Huygens’ “Traité de la lumière” was published in AD 1690 and was not immediately accepted. At the time Newton argued for the lack of proof regarding the aether theory and did not make things easier with the release of his own book “Opticks”, which plunged the scientific society into a constant debate regarding the nature of light.

With time the corpuscular theory failed to answer many of the questions regarding diffraction, interference and polarization of light and was abandoned for the wave theory of Huygens.

Spectrum

The missing piece to resolving this whole debate was found in the Huygens-Fresnel principle. In 1801, Thomas Young performed a number of interference experiments, which seemed to be unexplainable by the existing particle theory of light.

This revived the not so old ideas of Huygens that waves and light are somehow connected. In 1821, Fresnel proved light to be a transverse type of wave to a longitudinal one. Thus the Huygens-Fresnel principle was born and served as the basis of many more advancements in optics and the theory of light.
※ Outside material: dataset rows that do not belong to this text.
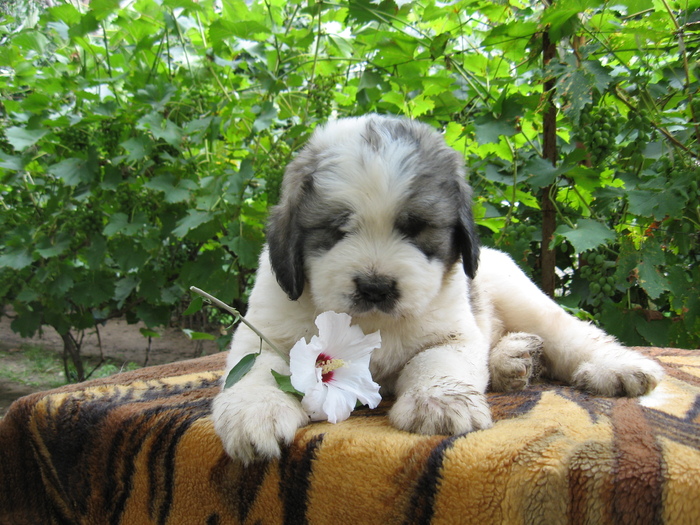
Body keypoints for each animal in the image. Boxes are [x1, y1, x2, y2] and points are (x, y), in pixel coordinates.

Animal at [211, 112, 664, 460]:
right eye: (337, 230)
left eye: (415, 228)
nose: (375, 286)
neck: (373, 322)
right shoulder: (266, 328)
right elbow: (257, 368)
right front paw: (254, 414)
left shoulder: (452, 331)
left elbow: (436, 360)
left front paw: (441, 403)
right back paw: (514, 360)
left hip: (520, 295)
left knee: (571, 334)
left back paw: (611, 366)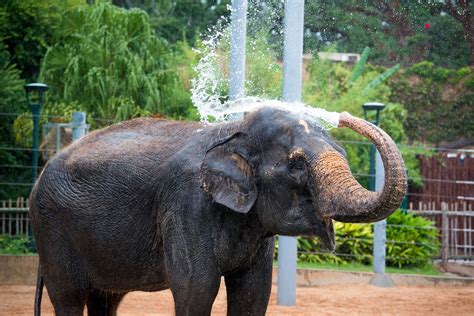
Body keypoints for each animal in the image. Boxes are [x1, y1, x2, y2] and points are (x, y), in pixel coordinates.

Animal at [30, 107, 408, 314]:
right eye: (297, 164)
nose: (343, 116)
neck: (233, 132)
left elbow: (253, 295)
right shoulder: (187, 205)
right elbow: (196, 291)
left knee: (106, 299)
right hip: (51, 228)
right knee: (69, 298)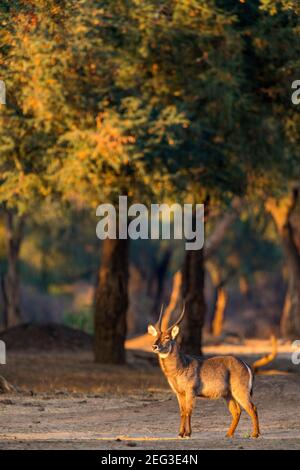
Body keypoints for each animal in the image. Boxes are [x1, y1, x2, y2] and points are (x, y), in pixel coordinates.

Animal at [148, 306, 260, 438]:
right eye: (155, 336)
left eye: (167, 337)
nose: (154, 346)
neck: (181, 366)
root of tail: (245, 364)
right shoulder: (179, 393)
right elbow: (182, 412)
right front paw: (180, 433)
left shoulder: (190, 391)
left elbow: (189, 411)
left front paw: (188, 433)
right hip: (228, 394)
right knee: (237, 411)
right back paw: (228, 434)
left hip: (240, 391)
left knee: (252, 408)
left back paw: (255, 434)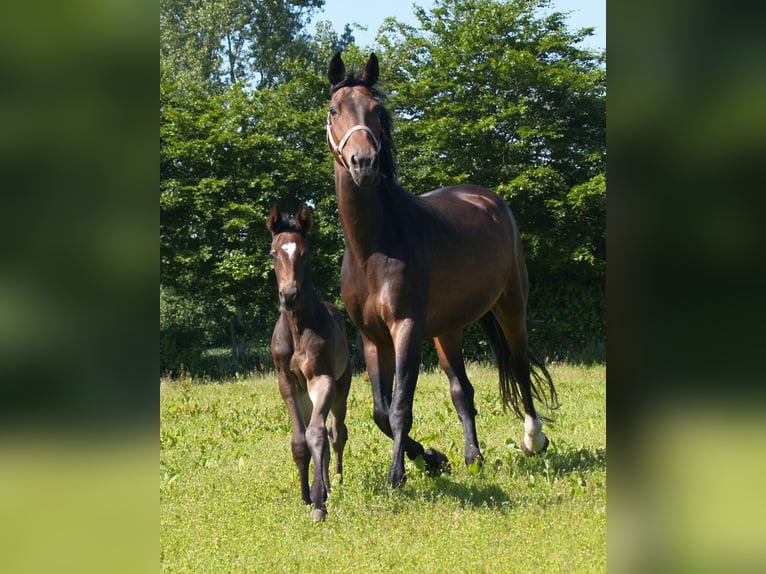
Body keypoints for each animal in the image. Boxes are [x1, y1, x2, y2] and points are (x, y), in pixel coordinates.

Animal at [268, 205, 352, 524]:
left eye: (305, 253)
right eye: (273, 252)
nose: (289, 295)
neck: (297, 329)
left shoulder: (322, 379)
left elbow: (317, 435)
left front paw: (319, 504)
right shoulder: (287, 383)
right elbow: (299, 440)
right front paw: (307, 496)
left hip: (342, 385)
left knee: (336, 433)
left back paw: (336, 483)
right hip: (304, 394)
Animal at [328, 53, 560, 490]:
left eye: (377, 111)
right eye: (334, 110)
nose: (364, 164)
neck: (374, 246)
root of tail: (488, 199)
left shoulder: (406, 329)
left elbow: (400, 407)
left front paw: (398, 475)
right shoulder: (372, 337)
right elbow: (381, 411)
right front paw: (433, 458)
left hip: (510, 306)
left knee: (520, 365)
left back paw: (533, 439)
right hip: (447, 330)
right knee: (461, 390)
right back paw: (473, 458)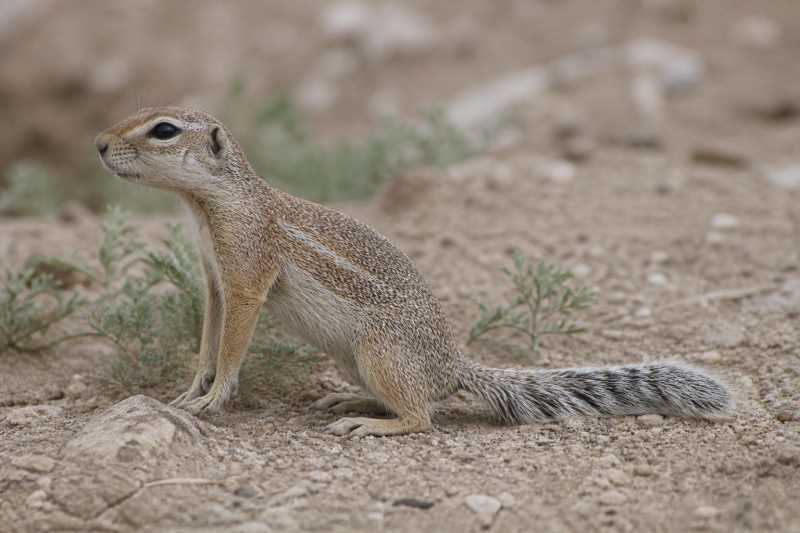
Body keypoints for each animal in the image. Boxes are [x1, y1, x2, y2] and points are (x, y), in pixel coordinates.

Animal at [94, 106, 733, 437]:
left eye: (163, 130)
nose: (98, 143)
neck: (209, 204)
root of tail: (450, 367)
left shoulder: (247, 274)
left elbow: (232, 347)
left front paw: (212, 399)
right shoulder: (214, 280)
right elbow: (207, 339)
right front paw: (188, 392)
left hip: (379, 353)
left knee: (423, 417)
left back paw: (372, 425)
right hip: (355, 359)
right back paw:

As more experiments were performed, more data was collected, followed by more questions and even more paradoxal miscalculations regarding aether. This piece from Wikipedia summarises the situation very well: By this point the mechanical qualities of the aether had become more and more magical: it had to be a fluid in order to fill space, but one that was millions of times more rigid than steel in order to support the high frequencies of light waves. It also had to be massless and without viscosity, otherwise it would visibly affect the orbits of planets. Additionally it appeared it had to be completely transparent, non-dispersive, incompressible, and continuous at a very small scale.

Spectrum

This wave theory approach was expanded upon by James Clerk Maxwell, a Scottish scientist in the field of physics. His most notable achievement was the theory on electromagnetism, which lead to the realization that light is a transverse electromagnetic wave by bringing together the properties of electricity, magnetism and light together. The only difference between which is the energy, expressed in their frequency.

We see light, but not radio or infrared waves, only because of our perception, an outcome of the human evolution. Maxwell’s discovery is regarded as The Second Great Unification in Physics, with the first being Sir Isaac Newton’s law of universal gravitation documented in his own book “Principia”.

The debate went into a full circle when Albert Einstein came up with an explanation for the photoelectric effect in 1905. This time the wave theory of light failed to explain the situation. Einstein did so by postulating the existence of photons, quanta of light energy with particulate qualities. This event marked an end to the centuries old debate and a merger between the two opposing theories was reached. Or just the so called corpuscular-wave duality.

Today’s model of light is the result of a complex approach involving different domains of physics. In order to quantitatively define light, two methods have been accepted. To treat the light as wave, or rather consider light as a stream of particles. Although light is neither, it is just a fare and convenient way to describe its behaviour. By comparing these incompatible perspectives quantum mechanics gave optics a fundamental model easy to work with.